Yoga is often thought of in the west as a physical practice, and is often taught that way, but yoga is much more than that. At its root, it is the healing of the disillusionment of separateness. The breathwork, called pranayama comes from the word Prana – the animating principal of the universe; undivided wholeness, and the word Yama – to move with. So pranayama is to be actively living in and nurtured by the divine inherent in the universe which infuses the bodymind with prana, which flows in the breath. It is something that we are – abiding in our True Nature of undivided Wholeness.

 

I have had many people in my practice over the past 28 years who have come because of anxiety, depression, or they are navigating an illness. I create practices accordingly for each of them. Everyone who has anxiety, breathes shallowly and feels disconnected. They’ve unconsciously cut themselves off from the flow of the Life Force and from their true nature.

There are a number of easy breath and awareness practices that can benefit anyone tremendously when attended to on a daily basis.

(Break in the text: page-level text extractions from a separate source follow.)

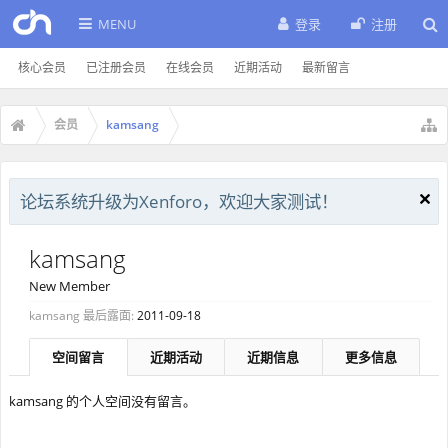
MENU
登录
注册
核心会员
已注册会员
在线会员
近期活动
最新留言
会员
kamsang
论坛系统升级为Xenforo，欢迎大家测试！
kamsang
New Member
kamsang 最后露面:
2011-09-18
空间留言
近期活动
近期信息
更多信息
kamsang 的个人空间没有留言。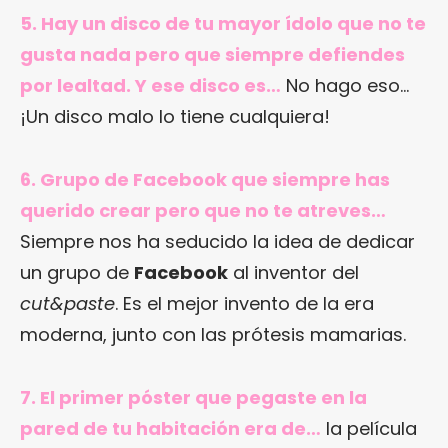
5. Hay un disco de tu mayor ídolo que no te
gusta nada pero que siempre defiendes
por lealtad. Y ese disco es…
No hago eso…
¡Un disco malo lo tiene cualquiera!
6. Grupo de Facebook que siempre has
querido crear pero que no te atreves…
Siempre nos ha seducido la idea de dedicar
un grupo de
Facebook
al inventor del
cut&paste
. Es el mejor invento de la era
moderna, junto con las prótesis mamarias.
7. El primer póster que pegaste en la
pared de tu habitación era de…
la película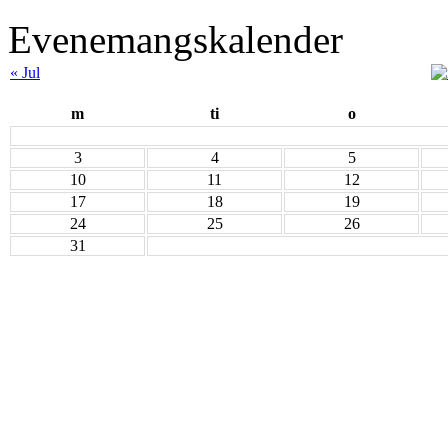
Evenemangskalender
« Jul
m
ti
o
3
4
5
10
11
12
17
18
19
24
25
26
31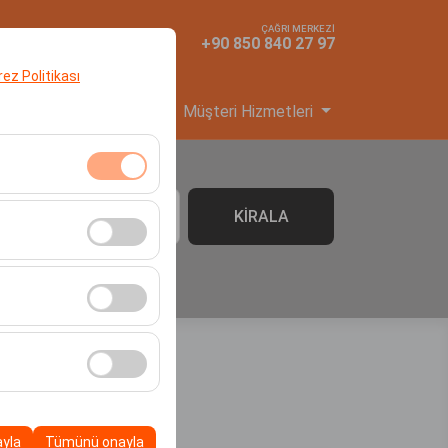
ÇAĞRI MERKEZİ
TR
TL
+90 850 840 27 97
erez Politikası
yi Başvuru
Hizmetler
Müşteri Hizmetleri
klidir. Devre dışı
KİRALA
06:00
cı davranışları) analiz
tirmek için kullanılır.
kampanyalarımızın
, platformdaki
ayla
Tümünü onayla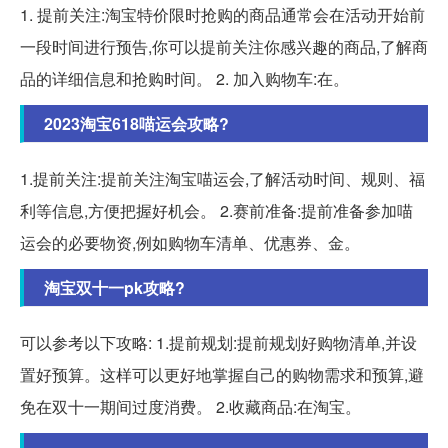
1. 提前关注:淘宝特价限时抢购的商品通常会在活动开始前
一段时间进行预告,你可以提前关注你感兴趣的商品,了解商
品的详细信息和抢购时间。 2. 加入购物车:在。
2023淘宝618喵运会攻略?
1.提前关注:提前关注淘宝喵运会,了解活动时间、规则、福
利等信息,方便把握好机会。 2.赛前准备:提前准备参加喵
运会的必要物资,例如购物车清单、优惠券、金。
淘宝双十一pk攻略?
可以参考以下攻略: 1.提前规划:提前规划好购物清单,并设
置好预算。这样可以更好地掌握自己的购物需求和预算,避
免在双十一期间过度消费。 2.收藏商品:在淘宝。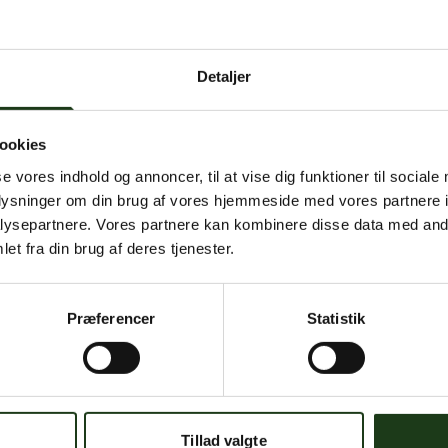
 intern serverfejl. Vi arbejder på at løse problemet. Prøv
senere.
Detaljer
mener, at dette er en fejl, kan du kontakte os på
mail@begravelse-horn
ookies
se vores indhold og annoncer, til at vise dig funktioner til sociale
Gå til forsiden
Gå tilbage
oplysninger om din brug af vores hjemmeside med vores partnere i
ysepartnere. Vores partnere kan kombinere disse data med andr
et fra din brug af deres tjenester.
Præferencer
Statistik
Har du brug for hjælp?
 dig. Du er velkommen til at kontakte os, hvis du har spørgsmål el
Tillad valgte
59 45 10 14
Find nærmeste afdeling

With anxiety, the connection between mind and breath is very evident. During anxious or fearful moments, breathing is disturbed in a wide variety of ways. Anxious breathing occurs mostly in the upper chest and doesn’t fully engage the diaphragm – your main respiratory muscle. With deeper (below the chest) breath, the respiratory rate is slowed and tends to promote calmness. Rapid, anxious breathing on the other hand, serves to further activate the sympathetic nervous system, causing the release of stress hormones. Plus, breathing quickly makes you expel more carbon dioxide, which also tends to put you on edge.

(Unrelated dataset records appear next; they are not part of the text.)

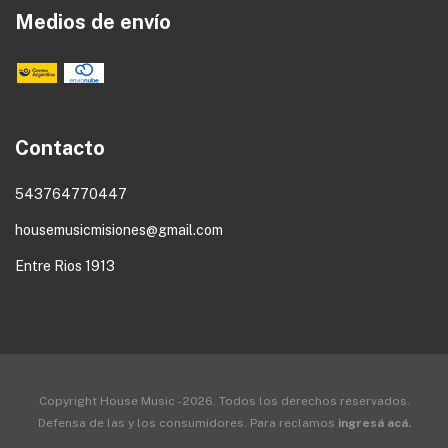
Medios de envío
Contacto
543764770447
housemusicmisiones@gmail.com
Entre Rios 1913
Copyright House Music - 2026. Todos los derechos reservados.
Defensa de las y los consumidores. Para reclamos
ingresá acá.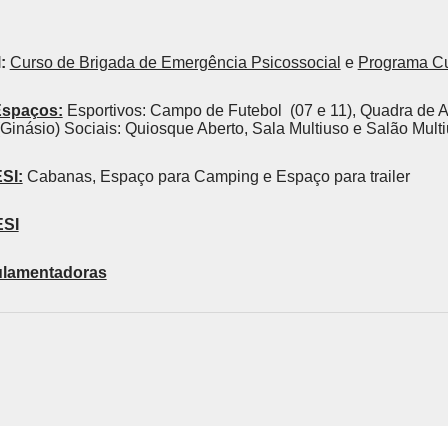
l:
Curso de Brigada de Emergência Psicossocial
e
Programa Cui
Espaços:
Esportivos: Campo de Futebol (07 e 11), Quadra de A
(Ginásio) Sociais: Quiosque Aberto, Sala Multiuso e Salão Mult
SI:
Cabanas, Espaço para Camping e Espaço para trailer
ESI
lamentadoras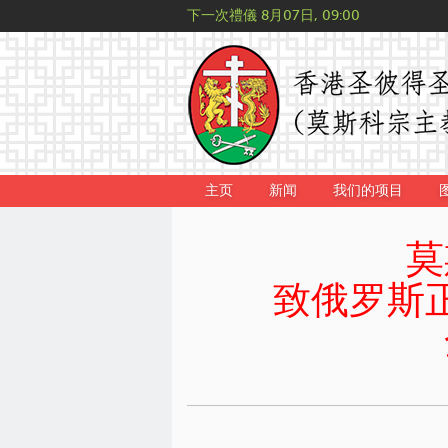
下一次禮儀
8月07日, 09:00
主页
新闻
我们的项目
莫
致俄罗斯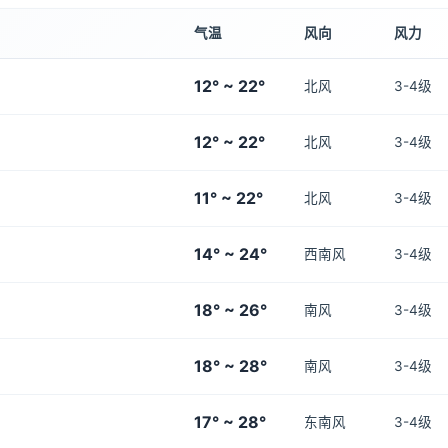
气温
风向
风力
12° ~ 22°
北风
3-4级
12° ~ 22°
北风
3-4级
11° ~ 22°
北风
3-4级
14° ~ 24°
西南风
3-4级
18° ~ 26°
南风
3-4级
18° ~ 28°
南风
3-4级
17° ~ 28°
东南风
3-4级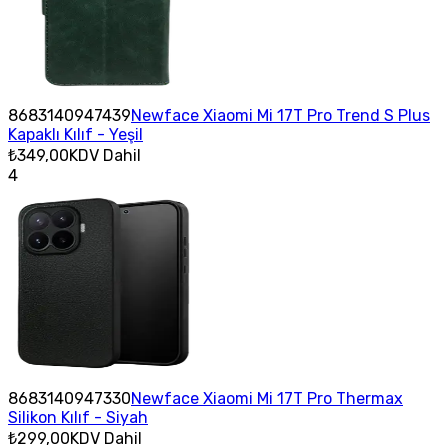
8683140947439
Newface Xiaomi Mi 17T Pro Trend S Plus
Kapaklı Kılıf - Yeşil
₺349,00
KDV Dahil
4
8683140947330
Newface Xiaomi Mi 17T Pro Thermax
Silikon Kılıf - Siyah
₺299,00
KDV Dahil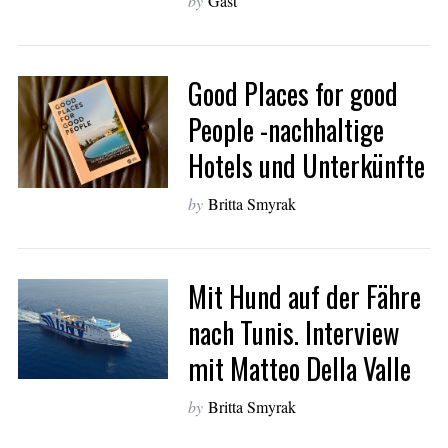
by
Gast
Good Places for good
People -nachhaltige
Hotels und Unterkünfte
by
Britta Smyrak
Mit Hund auf der Fähre
nach Tunis. Interview
mit Matteo Della Valle
by
Britta Smyrak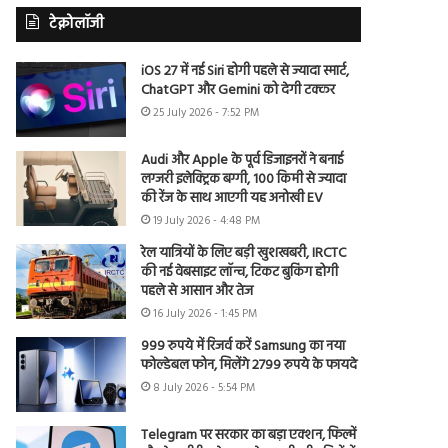
टेक्नोलॉजी
iOS 27 में नई Siri होगी पहले से ज्यादा स्मार्ट,
ChatGPT और Gemini को देगी टक्कर
25 July 2026 - 7:52 PM
Audi और Apple के पूर्व डिजाइनरों ने बनाई
लग्जरी इलेक्ट्रिक बग्गी, 100 किमी से ज्यादा
की रेंज के साथ आएगी यह अनोखी EV
19 July 2026 - 4:48 PM
रेल यात्रियों के लिए बड़ी खुशखबरी, IRCTC
की नई वेबसाइट लॉन्च, टिकट बुकिंग होगी
पहले से आसान और तेज
16 July 2026 - 1:45 PM
999 रुपये में रिजर्व करें Samsung का नया
फोल्डेबल फोन, मिलेंगे 2799 रुपये के फायदे
8 July 2026 - 5:54 PM
Telegram पर सरकार का बड़ा एक्शन, फिल्में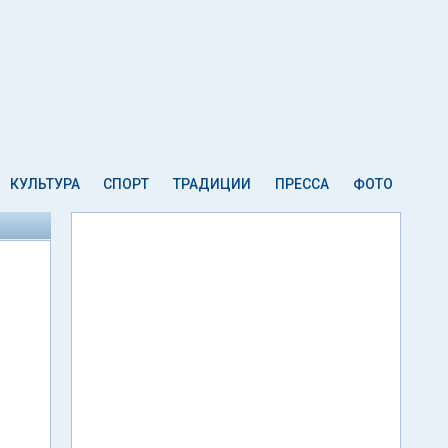
КУЛЬТУРА
СПОРТ
ТРАДИЦИИ
ПРЕССА
ФОТО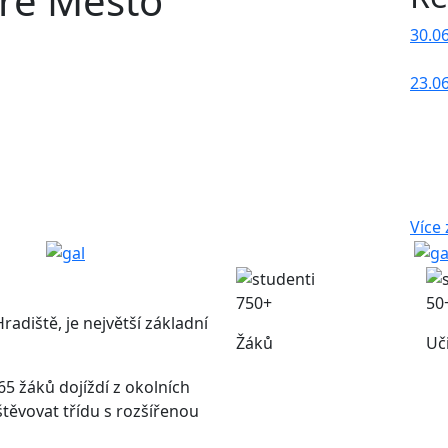
aré Město
30.0
23.0
Více
750+
50
adiště, je největší základní
Žáků
Uč
65 žáků dojíždí z okolních
štěvovat třídu s rozšířenou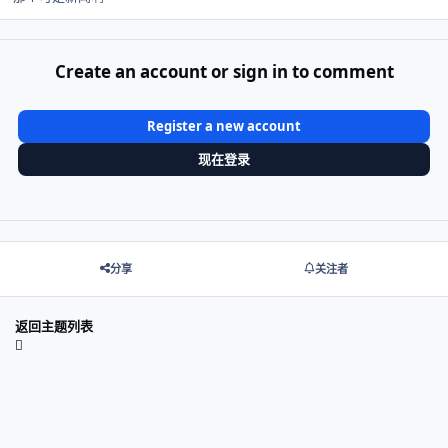
Create an account or sign in to comment
Register a new account
现在登录
分享
关注者
返回主题列表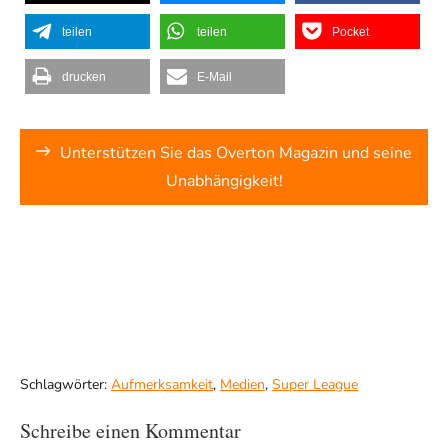
teilen
teilen
Pocket
drucken
E-Mail
Unterstützen Sie das Overton Magazin und seine
Unabhängigkeit!
Schlagwörter:
Aufmerksamkeit
,
Medien
,
Super League
Schreibe einen Kommentar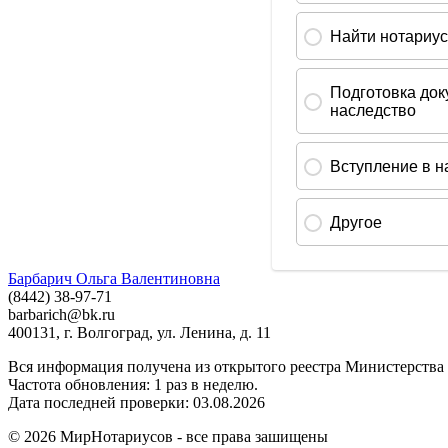
Барбарич Ольга Валентиновна
(8442) 38-97-71
barbarich@bk.ru
400131, г. Волгоград, ул. Ленина, д. 11
Вся информация получена из открытого реестра Министерства
Частота обновления: 1 раз в неделю.
Дата последней проверки: 03.08.2026
©
2026
МирНотариусов - все права зашищены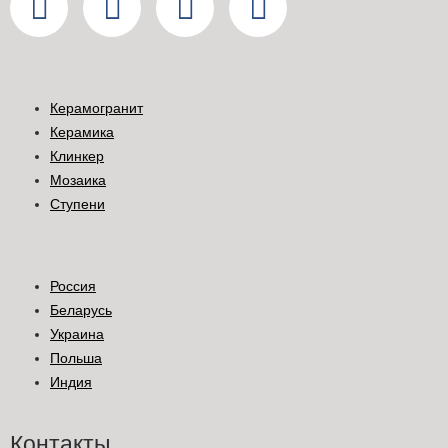
Керамогранит
Керамика
Клинкер
Мозаика
Ступени
Россия
Беларусь
Украина
Польша
Индия
Контакты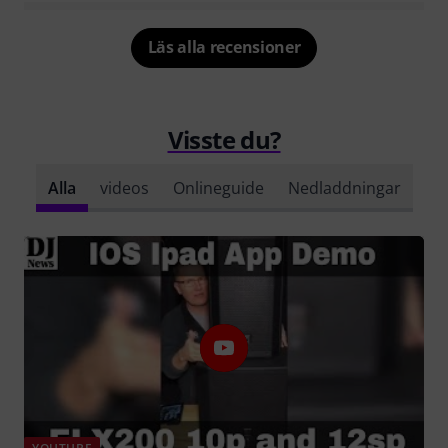
Läs alla recensioner
Visste du?
Alla
videos
Onlineguide
Nedladdningar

Beyond awareness of your breath, yoga also teaches awareness of thought patterns. With practice, one can detect the first glimmers of anxiety and intervene with a particular breath technique.

Below are a few exercises to get you on the path:

 

  1. The Thought Tamer – Inhale into your lower ribs and exhale through your mouth for a longer amount of time than your inhale. For example, inhale for 4 counts and exhale for 6,7, or 8 counts. Count the in breath & the out breath in your head (focuses brain) and repeat at least 10 times. Can be done anywhere, even in the grocery line.

 

  1. Calming Breath – Place your tongue lightly on the roof of your mouth at the ridge of your upper palate. Inhale from the lower rib area for a count of 4, hold breath gently for a count of 7 (less if 7 is too long), then exhale softly through your mouth and around your tongue for a count of 6, 7, 8 or 9. Repeat at least 4 times. Practice seated.

 

  1. Wave Breath – This is best learned with a teacher, but you can give it a go. Lie down comfortably. Inhale from the base of your spine up to your heart for a count of 4, 5 or 6. Fill your torso 3 dimensionally as you breathe in and think of it as a wave of breath, water or light that fills from the base of you to the chest & upper back. Exhale from the upper area all the way back down to the base and when you’ve exhaled fully, hold the breath out just for a heartbeat or two. If you have an ocean sound track, that is a great addition to this practice. Continue for 5 to 15 minutes.

 

  1. Breath Mantra – there is a mantra from the Sanskrit that is SoHum. It roughly translates to mean that there is an identity we have that knows ourselves to be more than our everyday thoughts, worries, likes, dislikes and wanting. It means I Am, and the intent in chanting it is that we return to our undivided wholeness. Sit or lie down, on the in breath in your mind chant So and on the out breath chant Hum in your mind. Imagine the chant is deep in your heart and resounding through your whole body. Even ‘hear it’ as a resonant presence, for it is the sound of the breath.